Loiva de Oliveira, professora do curso de serviço social da UFRGS, apontou que esse é mais um evento realizado em defesa da educação pública, uma vez as universidades federais e institutos estão sofrendo um processo de corte e privatização por meio do programa Future-se. “Hoje as universidades passam por uma situação de corte estrutural no orçamento, o que já está impactando objetivamente nas condições de funcionamento, no serviço terceirizado, no investimento em bolsas de pesquisa e extensão, o que prejudica estruturalmente o objetivo da universidade que é a produção do conhecimento e o serviço junto à comunidade”, concluiu.
Atos nas federais do interior
Estudantes e servidores da Universidade Federal de Santa Maria (UFSM) foram às ruas, também abaixo de chuva, para defender a educação pública e lutar contra o programa Future-se, na greve geral da educação. Após concentração na praça Saldanha Marinnho, foi feita uma caminhada pelas principais ruas da cidade, onde os manifestantes dialogara, com a população. Oficialmente, a universidade realizou paralisações pontuais em setores como biblioteca, restaurante e laboratórios.
Na quarta-feira (2), o Conselho Universitário (Consu) da UFSM manifestou-se de forma contrária ao Future-se, por meio de nota oficial, aprovada em reunião aberta do Conselho, que contou com a presença de 49 conselheiros, além do reitor, e mais de mil estudantes, docentes e técnico-administrativos em educação.
A Universidade Federal de Pelotas (UFPel) e o IFSul amanheceram, nessa quarta-feira (2), no primeiro dia de Greve Nacional da Educação de 48h, sem aulas. Diversas atividades como debates, atos culturais foram realizados no dois dias e uma manifestação percorreu as ruas da cidade, na tarde dessa quinta (3).

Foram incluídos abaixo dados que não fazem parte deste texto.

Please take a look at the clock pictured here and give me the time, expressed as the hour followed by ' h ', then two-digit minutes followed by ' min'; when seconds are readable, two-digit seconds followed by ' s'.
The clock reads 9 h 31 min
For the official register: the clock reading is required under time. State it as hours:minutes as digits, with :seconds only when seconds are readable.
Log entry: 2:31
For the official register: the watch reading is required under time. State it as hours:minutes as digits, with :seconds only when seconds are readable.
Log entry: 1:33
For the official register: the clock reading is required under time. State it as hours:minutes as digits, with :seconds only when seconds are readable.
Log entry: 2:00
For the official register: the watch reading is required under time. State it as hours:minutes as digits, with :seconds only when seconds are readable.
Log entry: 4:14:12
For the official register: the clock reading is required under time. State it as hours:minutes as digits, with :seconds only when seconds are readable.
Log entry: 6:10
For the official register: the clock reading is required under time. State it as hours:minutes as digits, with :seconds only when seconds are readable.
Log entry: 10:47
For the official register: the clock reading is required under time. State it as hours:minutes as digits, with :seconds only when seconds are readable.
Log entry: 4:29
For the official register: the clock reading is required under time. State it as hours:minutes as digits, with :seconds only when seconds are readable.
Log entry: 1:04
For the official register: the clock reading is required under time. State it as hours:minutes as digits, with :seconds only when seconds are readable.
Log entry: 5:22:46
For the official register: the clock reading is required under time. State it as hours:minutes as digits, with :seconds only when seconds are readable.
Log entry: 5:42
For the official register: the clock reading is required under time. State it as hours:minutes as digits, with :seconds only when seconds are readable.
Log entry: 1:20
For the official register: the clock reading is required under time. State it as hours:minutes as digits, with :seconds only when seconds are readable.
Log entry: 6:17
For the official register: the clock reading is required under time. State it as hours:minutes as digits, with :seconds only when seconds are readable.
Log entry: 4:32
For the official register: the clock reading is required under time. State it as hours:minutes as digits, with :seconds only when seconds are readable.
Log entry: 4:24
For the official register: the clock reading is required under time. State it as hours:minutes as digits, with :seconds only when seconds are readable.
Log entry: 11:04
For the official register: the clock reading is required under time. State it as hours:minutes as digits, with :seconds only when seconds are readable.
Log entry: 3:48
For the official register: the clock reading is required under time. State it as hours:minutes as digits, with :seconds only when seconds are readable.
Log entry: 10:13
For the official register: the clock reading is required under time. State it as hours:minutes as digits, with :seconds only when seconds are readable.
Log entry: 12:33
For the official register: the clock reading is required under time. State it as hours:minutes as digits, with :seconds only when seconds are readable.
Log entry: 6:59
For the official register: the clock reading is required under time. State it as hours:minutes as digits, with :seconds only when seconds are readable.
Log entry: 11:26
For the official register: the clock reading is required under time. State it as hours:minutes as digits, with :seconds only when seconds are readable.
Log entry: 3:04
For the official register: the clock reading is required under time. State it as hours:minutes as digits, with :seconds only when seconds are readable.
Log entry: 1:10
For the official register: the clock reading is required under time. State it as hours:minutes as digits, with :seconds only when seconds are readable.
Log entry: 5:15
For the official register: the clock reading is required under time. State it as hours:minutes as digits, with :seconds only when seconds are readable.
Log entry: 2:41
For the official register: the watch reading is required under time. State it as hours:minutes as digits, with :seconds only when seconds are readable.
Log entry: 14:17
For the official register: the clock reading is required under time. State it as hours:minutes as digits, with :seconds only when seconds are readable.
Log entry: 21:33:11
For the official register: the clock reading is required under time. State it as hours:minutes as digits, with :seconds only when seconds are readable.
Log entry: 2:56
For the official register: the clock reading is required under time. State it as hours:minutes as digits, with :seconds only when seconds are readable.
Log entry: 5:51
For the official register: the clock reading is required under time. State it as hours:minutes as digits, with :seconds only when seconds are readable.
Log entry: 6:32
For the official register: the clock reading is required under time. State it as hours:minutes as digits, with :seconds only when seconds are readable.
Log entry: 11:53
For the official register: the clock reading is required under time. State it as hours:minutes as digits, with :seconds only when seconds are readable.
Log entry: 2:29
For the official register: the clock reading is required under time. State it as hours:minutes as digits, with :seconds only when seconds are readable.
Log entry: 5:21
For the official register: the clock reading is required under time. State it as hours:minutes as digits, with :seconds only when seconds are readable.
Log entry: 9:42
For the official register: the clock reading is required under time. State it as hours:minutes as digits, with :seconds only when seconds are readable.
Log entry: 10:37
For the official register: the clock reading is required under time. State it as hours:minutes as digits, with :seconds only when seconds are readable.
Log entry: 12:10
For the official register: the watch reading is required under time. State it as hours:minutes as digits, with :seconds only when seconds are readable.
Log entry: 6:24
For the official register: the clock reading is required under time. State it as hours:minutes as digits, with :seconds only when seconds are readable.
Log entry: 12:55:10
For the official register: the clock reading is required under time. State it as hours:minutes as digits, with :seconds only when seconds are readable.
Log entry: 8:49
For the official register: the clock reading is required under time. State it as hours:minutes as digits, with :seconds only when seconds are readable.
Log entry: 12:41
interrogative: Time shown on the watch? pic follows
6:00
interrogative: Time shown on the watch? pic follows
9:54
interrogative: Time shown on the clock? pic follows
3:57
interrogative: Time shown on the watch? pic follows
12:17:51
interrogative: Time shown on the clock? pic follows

A vice-presidenta da ADUFPel-SSind, Angela Vitória, salienta a ampla adesão das unidades acadêmicas. “As três categorias da UFPel e do IFSul estão muito dispostas a dizer não ao Future-se, a dizer não aos cortes, e a defender a Universidade com todos os seus cursos, com os projetos de extensão que ela desenvolve em todas as diversas áreas. A gente sente que este é um momento de fortalecimento da luta em defesa da educação e da Universidade Federal de Pelotas”, afirma.
Professores e as professoras da Universidade Federal do Rio Grande (FURG) e do IFRS - Campus Rio Grande também à Greve Nacional da Educação. A tarde dessa quinta-feira (3), segundo e último dia da greve geral da educação teve como principal atividade um ato no Largo Dr.Pio. Participaram professores e professoras, técnicos e técnicas, estudantes e comunidade em geral.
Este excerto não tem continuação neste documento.